(Collected data)
_ _ _ _ _
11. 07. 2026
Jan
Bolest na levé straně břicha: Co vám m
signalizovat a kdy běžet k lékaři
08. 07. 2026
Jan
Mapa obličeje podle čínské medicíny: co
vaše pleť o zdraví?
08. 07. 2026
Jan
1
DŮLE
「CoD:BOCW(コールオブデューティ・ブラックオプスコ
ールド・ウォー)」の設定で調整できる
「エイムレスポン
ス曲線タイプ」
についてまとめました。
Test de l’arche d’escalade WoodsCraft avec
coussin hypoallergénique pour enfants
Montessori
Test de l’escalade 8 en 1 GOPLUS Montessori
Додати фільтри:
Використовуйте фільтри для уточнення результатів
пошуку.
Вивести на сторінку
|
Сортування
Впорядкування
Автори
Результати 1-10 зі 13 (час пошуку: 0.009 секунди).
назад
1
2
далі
_ _ _ _ _
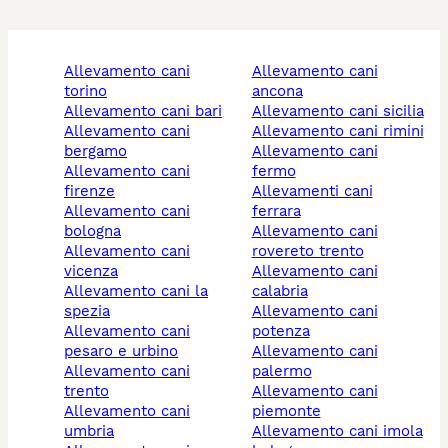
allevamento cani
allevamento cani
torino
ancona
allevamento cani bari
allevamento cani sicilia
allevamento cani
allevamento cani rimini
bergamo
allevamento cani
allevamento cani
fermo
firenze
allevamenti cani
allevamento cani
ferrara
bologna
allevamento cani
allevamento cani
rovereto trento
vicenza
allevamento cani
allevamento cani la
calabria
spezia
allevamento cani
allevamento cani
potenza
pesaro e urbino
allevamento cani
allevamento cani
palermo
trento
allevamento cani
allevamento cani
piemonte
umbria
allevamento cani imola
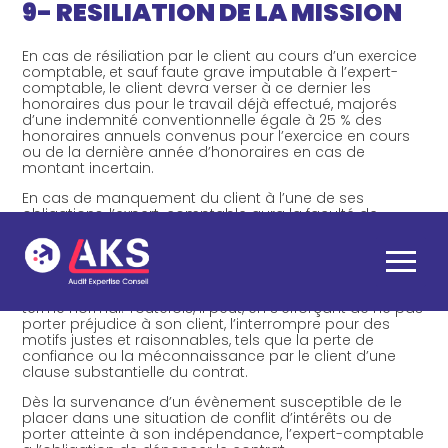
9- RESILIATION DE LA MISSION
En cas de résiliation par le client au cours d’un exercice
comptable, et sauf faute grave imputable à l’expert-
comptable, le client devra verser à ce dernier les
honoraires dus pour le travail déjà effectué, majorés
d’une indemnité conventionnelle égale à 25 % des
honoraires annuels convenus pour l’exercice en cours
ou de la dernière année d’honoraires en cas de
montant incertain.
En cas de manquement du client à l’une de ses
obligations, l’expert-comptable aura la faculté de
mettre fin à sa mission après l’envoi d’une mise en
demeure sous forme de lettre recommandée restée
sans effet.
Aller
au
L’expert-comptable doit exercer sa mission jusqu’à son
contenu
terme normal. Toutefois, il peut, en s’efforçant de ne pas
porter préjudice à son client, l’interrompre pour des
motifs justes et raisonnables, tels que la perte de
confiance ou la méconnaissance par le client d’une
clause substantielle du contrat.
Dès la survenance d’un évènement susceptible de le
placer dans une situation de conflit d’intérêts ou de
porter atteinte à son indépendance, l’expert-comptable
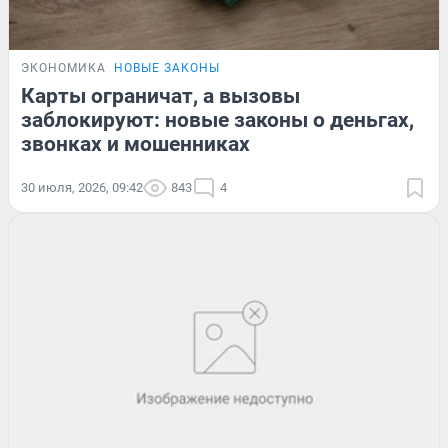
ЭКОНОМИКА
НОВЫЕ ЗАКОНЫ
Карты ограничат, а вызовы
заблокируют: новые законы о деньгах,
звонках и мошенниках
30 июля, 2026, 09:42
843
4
_ _ _ _ _
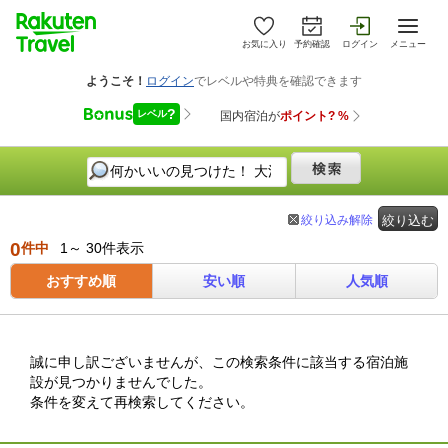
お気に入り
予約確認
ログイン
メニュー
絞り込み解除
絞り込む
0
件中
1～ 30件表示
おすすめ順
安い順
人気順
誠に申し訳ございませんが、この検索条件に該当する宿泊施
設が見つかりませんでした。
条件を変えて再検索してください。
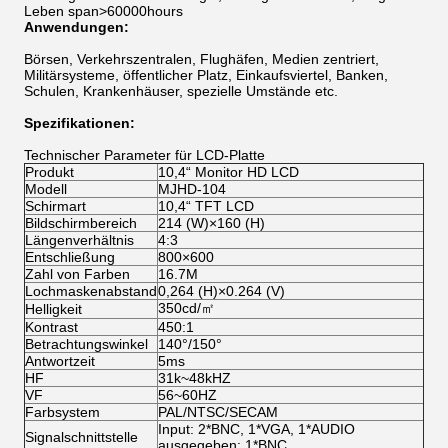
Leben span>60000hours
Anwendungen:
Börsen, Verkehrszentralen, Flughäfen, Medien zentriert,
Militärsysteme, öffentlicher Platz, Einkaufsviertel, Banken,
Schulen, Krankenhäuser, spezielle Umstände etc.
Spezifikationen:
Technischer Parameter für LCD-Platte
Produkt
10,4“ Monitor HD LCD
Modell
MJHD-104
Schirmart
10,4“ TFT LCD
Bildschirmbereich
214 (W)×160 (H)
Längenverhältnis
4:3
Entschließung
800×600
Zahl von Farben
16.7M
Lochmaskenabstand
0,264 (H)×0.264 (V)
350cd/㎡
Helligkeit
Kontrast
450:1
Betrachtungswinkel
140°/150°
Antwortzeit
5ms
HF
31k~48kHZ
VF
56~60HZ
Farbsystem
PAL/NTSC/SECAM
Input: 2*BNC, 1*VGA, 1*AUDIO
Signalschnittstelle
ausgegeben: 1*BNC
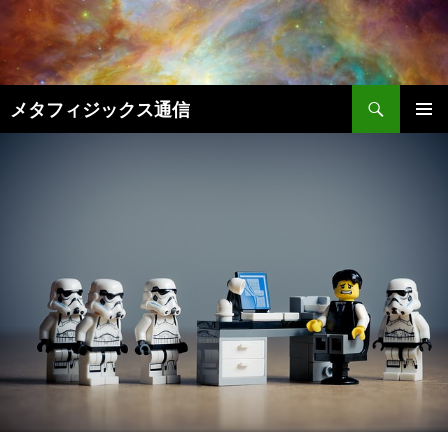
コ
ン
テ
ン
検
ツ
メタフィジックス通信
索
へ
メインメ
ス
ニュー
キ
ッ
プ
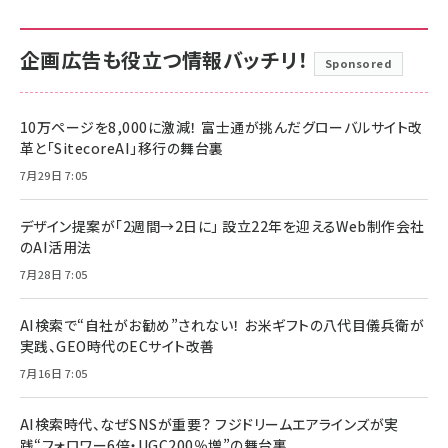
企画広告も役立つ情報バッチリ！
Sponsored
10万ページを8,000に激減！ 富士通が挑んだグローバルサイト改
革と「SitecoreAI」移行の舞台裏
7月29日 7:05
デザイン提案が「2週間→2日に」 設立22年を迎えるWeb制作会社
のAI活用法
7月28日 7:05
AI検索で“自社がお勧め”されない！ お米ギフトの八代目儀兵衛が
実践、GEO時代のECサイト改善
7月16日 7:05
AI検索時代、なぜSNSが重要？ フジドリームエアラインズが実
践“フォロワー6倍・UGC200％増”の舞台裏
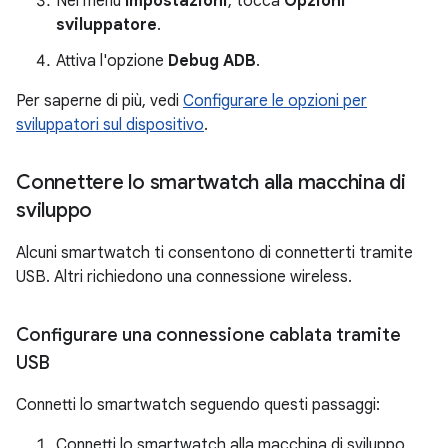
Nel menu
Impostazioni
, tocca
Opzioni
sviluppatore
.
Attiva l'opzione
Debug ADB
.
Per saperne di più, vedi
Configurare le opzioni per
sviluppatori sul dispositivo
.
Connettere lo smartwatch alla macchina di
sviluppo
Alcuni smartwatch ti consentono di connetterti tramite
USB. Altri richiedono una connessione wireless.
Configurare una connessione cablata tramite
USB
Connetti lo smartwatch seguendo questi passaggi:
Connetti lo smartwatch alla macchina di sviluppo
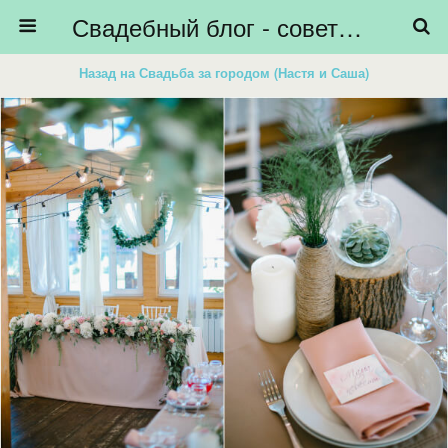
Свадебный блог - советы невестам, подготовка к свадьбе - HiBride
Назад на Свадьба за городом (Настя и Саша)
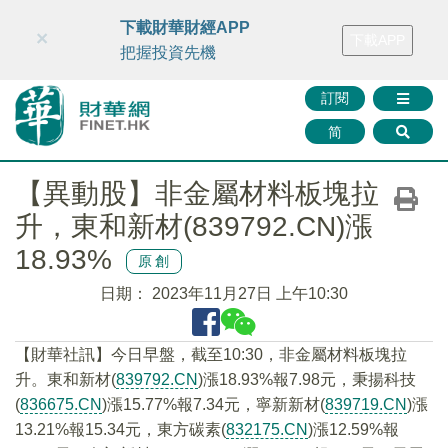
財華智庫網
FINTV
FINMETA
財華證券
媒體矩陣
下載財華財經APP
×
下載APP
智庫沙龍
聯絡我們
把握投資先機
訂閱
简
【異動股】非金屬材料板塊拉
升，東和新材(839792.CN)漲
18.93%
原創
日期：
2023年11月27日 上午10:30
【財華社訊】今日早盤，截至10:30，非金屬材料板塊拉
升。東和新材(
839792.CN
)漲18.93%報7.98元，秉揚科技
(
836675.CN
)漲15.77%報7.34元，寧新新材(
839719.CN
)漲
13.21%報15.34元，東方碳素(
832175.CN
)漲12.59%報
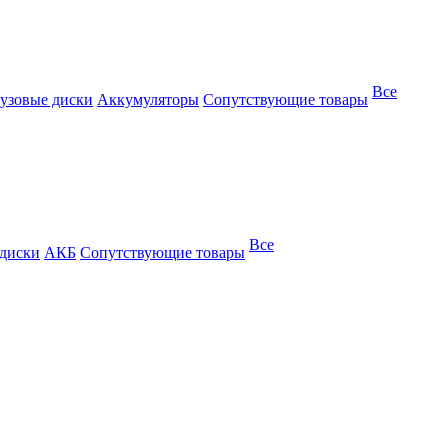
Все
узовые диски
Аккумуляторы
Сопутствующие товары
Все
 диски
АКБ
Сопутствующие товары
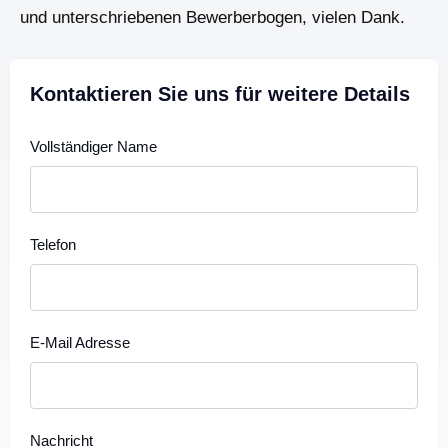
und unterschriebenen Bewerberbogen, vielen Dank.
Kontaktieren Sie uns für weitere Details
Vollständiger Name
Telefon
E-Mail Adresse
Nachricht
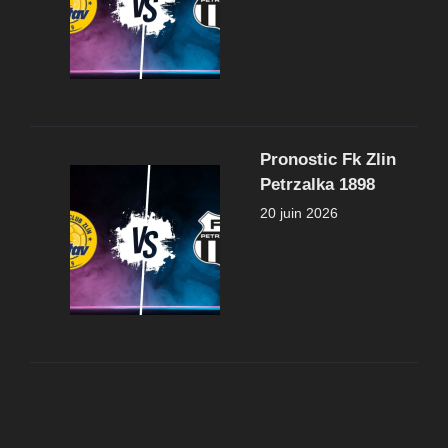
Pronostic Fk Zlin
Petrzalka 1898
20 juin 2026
_ _ _ _ _
* TO DO *
Reproduce every line from the entries that holds the word "пошуку".

* SOLUTION FOR THIS EXERCISE *
пошуку.
Результати 1-10 зі 13 (час пошуку: 0.009 секунди).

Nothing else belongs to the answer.